• **Exercise input**:
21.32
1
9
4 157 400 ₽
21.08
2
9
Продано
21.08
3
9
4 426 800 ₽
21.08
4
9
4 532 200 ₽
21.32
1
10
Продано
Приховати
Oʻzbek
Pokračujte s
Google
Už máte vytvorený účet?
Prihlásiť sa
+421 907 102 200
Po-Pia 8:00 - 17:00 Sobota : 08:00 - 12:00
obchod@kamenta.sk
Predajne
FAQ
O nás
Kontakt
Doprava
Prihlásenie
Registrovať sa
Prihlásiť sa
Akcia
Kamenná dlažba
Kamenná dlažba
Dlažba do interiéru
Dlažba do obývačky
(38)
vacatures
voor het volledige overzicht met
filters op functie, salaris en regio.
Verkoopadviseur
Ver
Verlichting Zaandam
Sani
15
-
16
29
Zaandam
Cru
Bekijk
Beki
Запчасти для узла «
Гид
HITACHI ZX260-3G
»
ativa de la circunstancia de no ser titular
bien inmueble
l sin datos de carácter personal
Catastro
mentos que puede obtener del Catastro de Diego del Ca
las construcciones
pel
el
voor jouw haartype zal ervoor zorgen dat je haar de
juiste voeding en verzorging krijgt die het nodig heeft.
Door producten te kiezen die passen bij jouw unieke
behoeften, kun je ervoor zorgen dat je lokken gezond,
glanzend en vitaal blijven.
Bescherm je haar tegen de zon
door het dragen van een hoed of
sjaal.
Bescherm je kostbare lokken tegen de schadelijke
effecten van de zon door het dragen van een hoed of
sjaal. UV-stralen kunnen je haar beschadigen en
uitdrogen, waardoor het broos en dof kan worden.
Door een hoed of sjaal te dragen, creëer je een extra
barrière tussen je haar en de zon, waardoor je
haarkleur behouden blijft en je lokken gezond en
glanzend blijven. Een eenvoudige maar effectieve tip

• **Task goal**: Copy out every line of the entries above that contains the word "gezond". Case counts, so a line matches only if the letters have the same capitalization.

• **Task result**:
behoeften, kun je ervoor zorgen dat je lokken gezond,
haarkleur behouden blijft en je lokken gezond en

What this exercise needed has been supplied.